I couldn’t sleep. I tried to read. I tried praying, all I could do was hug *dog* and cry. By the time 6 am rolled around I suddenly felt this odd sense of peace come over me. I instantly was greeted with a vision of my Dad, waiting for Gpa to join him…my Dad and Gpa were very close, when Dad died, Gpa lost his best friend, not just a son-in-law. And Uncle Bill was there too (he passed away a few years ago, suddenly and quickly in the middle of my grandpa’s illness) and with this thought I fell asleep. An hour later I woke up to the phone call from my brother. And just started to cry. When my Aunt Carroll was rushing to the home, this song was on the radio…

When it rains it pours and opens doors
And floods the floors we thought would always keep us safe and dry
And in the midst of sailing ships we sink our lips into the ones we love
That have to say goodbye
And as I float along this ocean
I can feel you like a notion that won’t seem to let me go.
When I look to the sky something tells me your here with me
And you make everything alright
And when I feel like I’m lost something tells me your here with me
And I can always find my way when you are here.

Strangely enough, I found myself talking to Gpa, telling him that we would all be ok…and that I loved him. Telling my Dad to take care of him…I have grown light years from 15 years ago when I had to say goodbye to my Dad. I realized how ineffectively I handled this grief 10 years after the fact, when Gpa got sick.

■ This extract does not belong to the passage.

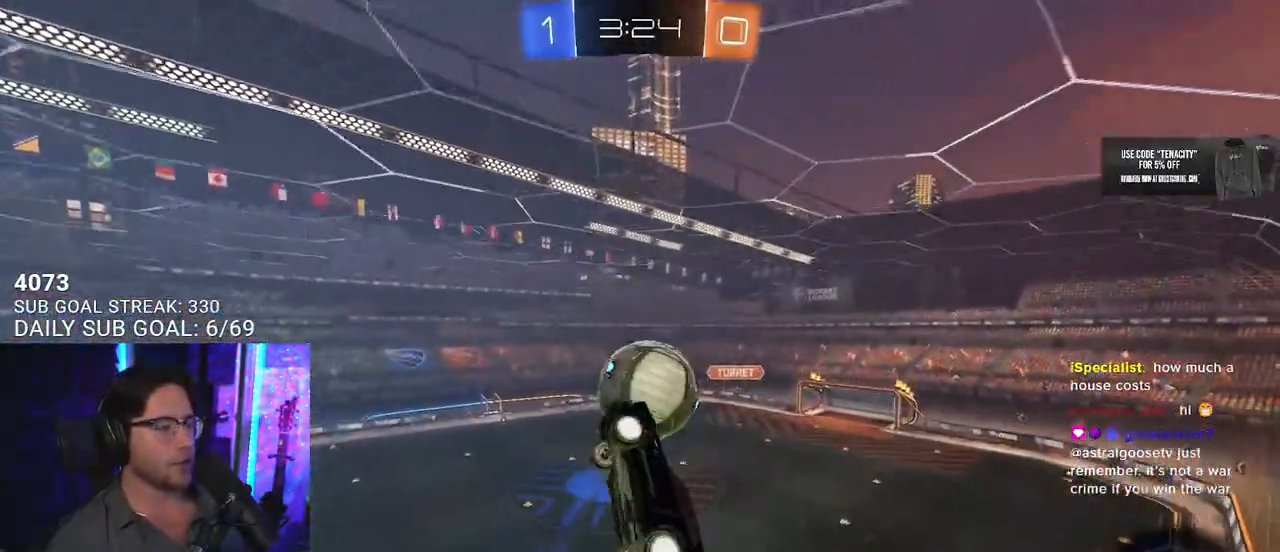
{"buttons": [], "left_stick": "center", "right_stick": "center", "events": [[33, "L3", "up"], [83, "R2", "up"], [133, "R1", "up"], [150, "left_stick", "center"], [267, "left_stick", "down"], [367, "left_stick", "center"]]}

I know that I’m a prisoner
To all my father held so dear
I know that I’m a hostage
To all his hopes and fears
I just wish I could have told him in the living years

Crumpled bits of paper
Filled with imperfect thought
Stilted conversations
I’m afraid that’s all we’ve got

Say it loud, say it clear
You can listen as well as you hear
Its too late when we die
To admit we don’t see eye to eye

I wasn’t there that morning
When my father passed away
I didn’t get to tell him
All the things I had to say

I think I caught his spirit
Later that same year
I’m sure I heard his echo
In my baby’s new born tears
I just wish I could have told him in the living years

This time, I said my proper goodbye. Time to move on, time to walk alone.

“Nowhere’s home and I’m all wrong”

My God, we have been preparing for this moment for so long, and I can’t believe it’s here. Tomorrow and Thursday are going to be heart-wrenching. My Gma just lost her sister on Friday. And now her husband.

My brother? The strongest most reliable person on this planet. I don’t know what I would do without him…but Gpa was a father figure…Tim is too young to be the man of the household…but strong enough to accept the challenge. I just want him to be ok too…and Bren…same for Bren…what a day* And thank you, 1000 times thank you Aunt Carroll for everything. You were there for Gpa in ways I couldn’t bear to bring myself to be…There is a special place in heaven for you.